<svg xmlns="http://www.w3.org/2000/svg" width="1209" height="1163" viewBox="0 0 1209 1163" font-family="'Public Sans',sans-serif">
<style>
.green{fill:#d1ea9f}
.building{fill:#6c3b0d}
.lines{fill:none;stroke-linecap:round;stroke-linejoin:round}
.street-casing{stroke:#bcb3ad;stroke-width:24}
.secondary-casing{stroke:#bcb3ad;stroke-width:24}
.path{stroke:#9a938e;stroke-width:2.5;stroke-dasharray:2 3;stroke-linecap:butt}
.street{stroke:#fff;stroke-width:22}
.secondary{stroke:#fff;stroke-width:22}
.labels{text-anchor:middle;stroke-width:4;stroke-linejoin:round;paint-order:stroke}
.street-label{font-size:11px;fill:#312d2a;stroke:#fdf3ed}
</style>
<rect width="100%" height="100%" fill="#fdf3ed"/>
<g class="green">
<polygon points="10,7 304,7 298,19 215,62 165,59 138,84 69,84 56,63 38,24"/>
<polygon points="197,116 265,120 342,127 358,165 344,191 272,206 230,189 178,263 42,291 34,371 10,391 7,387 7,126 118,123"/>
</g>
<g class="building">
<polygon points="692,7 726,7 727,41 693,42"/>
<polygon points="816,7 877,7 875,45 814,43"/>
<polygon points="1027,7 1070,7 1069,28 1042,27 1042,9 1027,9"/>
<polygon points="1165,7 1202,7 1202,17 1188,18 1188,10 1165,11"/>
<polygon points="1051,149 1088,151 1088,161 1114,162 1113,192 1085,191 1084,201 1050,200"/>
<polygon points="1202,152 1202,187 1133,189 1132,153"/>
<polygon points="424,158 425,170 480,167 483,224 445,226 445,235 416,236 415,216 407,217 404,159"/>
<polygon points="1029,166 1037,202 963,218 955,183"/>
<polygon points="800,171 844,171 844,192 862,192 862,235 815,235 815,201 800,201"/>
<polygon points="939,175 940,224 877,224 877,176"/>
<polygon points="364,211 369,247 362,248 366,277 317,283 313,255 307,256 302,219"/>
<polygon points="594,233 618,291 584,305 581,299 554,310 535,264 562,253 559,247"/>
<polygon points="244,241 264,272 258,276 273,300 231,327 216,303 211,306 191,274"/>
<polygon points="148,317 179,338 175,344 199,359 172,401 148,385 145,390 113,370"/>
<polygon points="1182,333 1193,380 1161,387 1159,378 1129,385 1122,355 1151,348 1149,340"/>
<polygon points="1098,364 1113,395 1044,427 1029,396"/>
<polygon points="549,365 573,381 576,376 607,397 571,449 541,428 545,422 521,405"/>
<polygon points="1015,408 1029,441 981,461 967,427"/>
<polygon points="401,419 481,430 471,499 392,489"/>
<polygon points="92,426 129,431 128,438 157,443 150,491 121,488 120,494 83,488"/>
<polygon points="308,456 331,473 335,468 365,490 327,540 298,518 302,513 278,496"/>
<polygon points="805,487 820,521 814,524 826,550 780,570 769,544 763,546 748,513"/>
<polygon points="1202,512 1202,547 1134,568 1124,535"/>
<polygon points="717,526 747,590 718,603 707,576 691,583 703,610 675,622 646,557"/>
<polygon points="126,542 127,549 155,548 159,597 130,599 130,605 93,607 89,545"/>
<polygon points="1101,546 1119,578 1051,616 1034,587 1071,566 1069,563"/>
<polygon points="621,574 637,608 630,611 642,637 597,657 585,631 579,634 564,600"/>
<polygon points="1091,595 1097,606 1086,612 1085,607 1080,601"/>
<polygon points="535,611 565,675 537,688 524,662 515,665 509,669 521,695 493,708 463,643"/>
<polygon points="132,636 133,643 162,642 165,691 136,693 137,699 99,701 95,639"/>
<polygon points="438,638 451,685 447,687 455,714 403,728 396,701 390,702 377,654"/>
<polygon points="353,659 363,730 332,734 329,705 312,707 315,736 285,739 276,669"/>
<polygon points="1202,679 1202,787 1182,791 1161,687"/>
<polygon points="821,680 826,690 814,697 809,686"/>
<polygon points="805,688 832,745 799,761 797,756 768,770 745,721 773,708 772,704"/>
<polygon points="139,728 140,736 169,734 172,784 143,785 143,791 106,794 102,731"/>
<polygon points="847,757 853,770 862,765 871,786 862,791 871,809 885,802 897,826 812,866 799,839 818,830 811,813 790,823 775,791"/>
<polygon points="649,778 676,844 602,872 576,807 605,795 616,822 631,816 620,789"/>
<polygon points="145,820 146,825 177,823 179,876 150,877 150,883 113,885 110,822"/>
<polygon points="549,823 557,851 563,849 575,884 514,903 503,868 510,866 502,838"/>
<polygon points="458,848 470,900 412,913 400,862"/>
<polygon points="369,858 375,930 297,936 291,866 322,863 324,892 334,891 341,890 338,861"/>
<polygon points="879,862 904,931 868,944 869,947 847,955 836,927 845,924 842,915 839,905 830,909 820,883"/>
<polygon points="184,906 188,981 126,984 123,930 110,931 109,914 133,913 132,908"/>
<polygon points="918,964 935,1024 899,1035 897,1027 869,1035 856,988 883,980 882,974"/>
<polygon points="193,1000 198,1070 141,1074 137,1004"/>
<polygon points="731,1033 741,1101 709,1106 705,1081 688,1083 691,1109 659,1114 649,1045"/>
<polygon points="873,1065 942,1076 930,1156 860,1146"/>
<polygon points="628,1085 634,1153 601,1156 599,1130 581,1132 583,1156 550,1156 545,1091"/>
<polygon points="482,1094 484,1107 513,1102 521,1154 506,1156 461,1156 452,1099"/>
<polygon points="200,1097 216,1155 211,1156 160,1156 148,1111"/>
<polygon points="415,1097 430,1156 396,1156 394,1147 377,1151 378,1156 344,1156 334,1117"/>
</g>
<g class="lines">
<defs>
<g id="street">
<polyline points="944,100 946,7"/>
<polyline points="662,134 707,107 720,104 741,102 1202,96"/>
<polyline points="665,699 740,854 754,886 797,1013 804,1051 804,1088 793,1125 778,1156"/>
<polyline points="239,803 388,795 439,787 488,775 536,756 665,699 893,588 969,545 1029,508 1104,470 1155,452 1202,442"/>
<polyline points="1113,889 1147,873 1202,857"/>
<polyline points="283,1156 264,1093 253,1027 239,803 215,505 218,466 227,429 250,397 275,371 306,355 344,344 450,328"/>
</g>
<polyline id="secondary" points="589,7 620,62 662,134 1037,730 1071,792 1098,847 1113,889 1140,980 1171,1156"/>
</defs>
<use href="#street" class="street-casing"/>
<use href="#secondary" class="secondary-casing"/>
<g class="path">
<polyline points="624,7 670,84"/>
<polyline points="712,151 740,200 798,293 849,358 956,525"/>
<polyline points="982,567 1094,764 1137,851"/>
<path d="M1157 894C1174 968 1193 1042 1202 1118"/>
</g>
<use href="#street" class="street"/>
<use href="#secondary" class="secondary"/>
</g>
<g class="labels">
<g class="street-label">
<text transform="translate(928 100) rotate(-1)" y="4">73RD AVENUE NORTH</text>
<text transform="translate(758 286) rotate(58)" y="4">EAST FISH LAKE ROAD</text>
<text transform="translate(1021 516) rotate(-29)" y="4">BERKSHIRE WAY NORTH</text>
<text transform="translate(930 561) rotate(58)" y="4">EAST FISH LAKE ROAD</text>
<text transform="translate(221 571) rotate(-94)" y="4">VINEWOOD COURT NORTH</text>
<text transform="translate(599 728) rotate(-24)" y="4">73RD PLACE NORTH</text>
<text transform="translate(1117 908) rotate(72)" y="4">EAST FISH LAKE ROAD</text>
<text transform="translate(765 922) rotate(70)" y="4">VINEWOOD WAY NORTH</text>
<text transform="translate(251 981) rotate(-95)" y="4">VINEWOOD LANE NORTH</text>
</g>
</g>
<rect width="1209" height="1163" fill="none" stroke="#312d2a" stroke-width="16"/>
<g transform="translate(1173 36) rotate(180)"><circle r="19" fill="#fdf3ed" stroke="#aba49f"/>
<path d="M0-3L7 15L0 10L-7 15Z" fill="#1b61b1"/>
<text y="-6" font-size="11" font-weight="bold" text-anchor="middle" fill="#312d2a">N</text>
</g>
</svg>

# # # #

**Brief:** The expected output is every line from the material above where "linecap" can be found.

**Solution for this problem:**
.lines{fill:none;stroke-linecap:round;stroke-linejoin:round}
.path{stroke:#9a938e;stroke-width:2.5;stroke-dasharray:2 3;stroke-linecap:butt}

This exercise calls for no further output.